Below are the records; count how many of their lines contain the word "pixels" and give that number only.

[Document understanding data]

[Start of section]

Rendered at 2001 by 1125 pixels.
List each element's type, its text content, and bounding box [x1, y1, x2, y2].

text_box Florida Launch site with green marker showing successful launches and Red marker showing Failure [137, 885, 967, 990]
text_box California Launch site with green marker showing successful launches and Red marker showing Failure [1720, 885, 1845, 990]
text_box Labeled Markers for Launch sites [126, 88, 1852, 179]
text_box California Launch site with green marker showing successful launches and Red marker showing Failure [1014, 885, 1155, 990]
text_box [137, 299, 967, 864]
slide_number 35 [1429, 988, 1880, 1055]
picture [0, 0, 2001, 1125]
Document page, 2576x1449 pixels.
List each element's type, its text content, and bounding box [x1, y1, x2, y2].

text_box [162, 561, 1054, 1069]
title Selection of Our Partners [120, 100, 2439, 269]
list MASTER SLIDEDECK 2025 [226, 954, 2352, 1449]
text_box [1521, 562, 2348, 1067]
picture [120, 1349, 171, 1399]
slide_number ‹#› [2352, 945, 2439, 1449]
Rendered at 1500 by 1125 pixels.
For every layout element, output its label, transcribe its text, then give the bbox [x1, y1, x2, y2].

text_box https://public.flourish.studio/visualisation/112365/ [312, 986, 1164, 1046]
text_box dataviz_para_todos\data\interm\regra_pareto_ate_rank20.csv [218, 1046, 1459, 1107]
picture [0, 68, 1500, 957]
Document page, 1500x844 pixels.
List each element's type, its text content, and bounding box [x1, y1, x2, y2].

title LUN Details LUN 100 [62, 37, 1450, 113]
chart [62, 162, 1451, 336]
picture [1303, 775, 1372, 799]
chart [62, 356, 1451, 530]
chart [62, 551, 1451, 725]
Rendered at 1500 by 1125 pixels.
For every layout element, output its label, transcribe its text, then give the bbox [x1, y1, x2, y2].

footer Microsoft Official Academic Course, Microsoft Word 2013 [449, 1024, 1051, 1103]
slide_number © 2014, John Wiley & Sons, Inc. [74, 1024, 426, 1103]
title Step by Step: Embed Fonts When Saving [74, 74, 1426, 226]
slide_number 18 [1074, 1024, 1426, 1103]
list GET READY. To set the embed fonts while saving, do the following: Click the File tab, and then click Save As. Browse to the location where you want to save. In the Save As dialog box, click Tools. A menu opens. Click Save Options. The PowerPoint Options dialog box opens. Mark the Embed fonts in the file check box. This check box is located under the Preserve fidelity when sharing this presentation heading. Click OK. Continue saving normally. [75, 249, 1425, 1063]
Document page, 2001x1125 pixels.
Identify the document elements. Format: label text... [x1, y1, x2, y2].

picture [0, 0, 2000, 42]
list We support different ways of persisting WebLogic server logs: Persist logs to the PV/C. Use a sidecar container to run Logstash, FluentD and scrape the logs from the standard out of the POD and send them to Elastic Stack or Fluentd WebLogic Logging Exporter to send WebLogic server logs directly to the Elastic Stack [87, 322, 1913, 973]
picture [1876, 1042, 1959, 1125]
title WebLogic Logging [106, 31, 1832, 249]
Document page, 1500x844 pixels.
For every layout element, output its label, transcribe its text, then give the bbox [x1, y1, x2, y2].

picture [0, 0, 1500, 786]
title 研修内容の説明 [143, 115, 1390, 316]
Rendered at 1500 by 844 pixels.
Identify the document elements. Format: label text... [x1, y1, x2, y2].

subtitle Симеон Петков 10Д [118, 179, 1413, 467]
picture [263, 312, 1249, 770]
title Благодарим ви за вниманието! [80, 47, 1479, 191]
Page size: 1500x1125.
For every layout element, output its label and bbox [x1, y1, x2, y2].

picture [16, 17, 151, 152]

[End of section]

- EXERCISE OUTPUT
8